> **Task**: Ignoring the pictures, copy the data exactly.

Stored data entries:
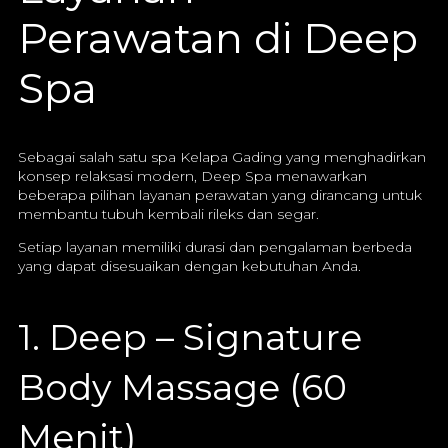
Perawatan di Deep
Spa
Sebagai salah satu spa Kelapa Gading yang menghadirkan
konsep relaksasi modern, Deep Spa menawarkan
beberapa pilihan layanan perawatan yang dirancang untuk
membantu tubuh kembali rileks dan segar.
Setiap layanan memiliki durasi dan pengalaman berbeda
yang dapat disesuaikan dengan kebutuhan Anda.
1. Deep – Signature
Body Massage (60
Menit)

> **Problem solution**:
Perawatan di Deep
Spa
Sebagai salah satu spa Kelapa Gading yang menghadirkan
konsep relaksasi modern, Deep Spa menawarkan
beberapa pilihan layanan perawatan yang dirancang untuk
membantu tubuh kembali rileks dan segar.
Setiap layanan memiliki durasi dan pengalaman berbeda
yang dapat disesuaikan dengan kebutuhan Anda.
1. Deep – Signature
Body Massage (60
Menit)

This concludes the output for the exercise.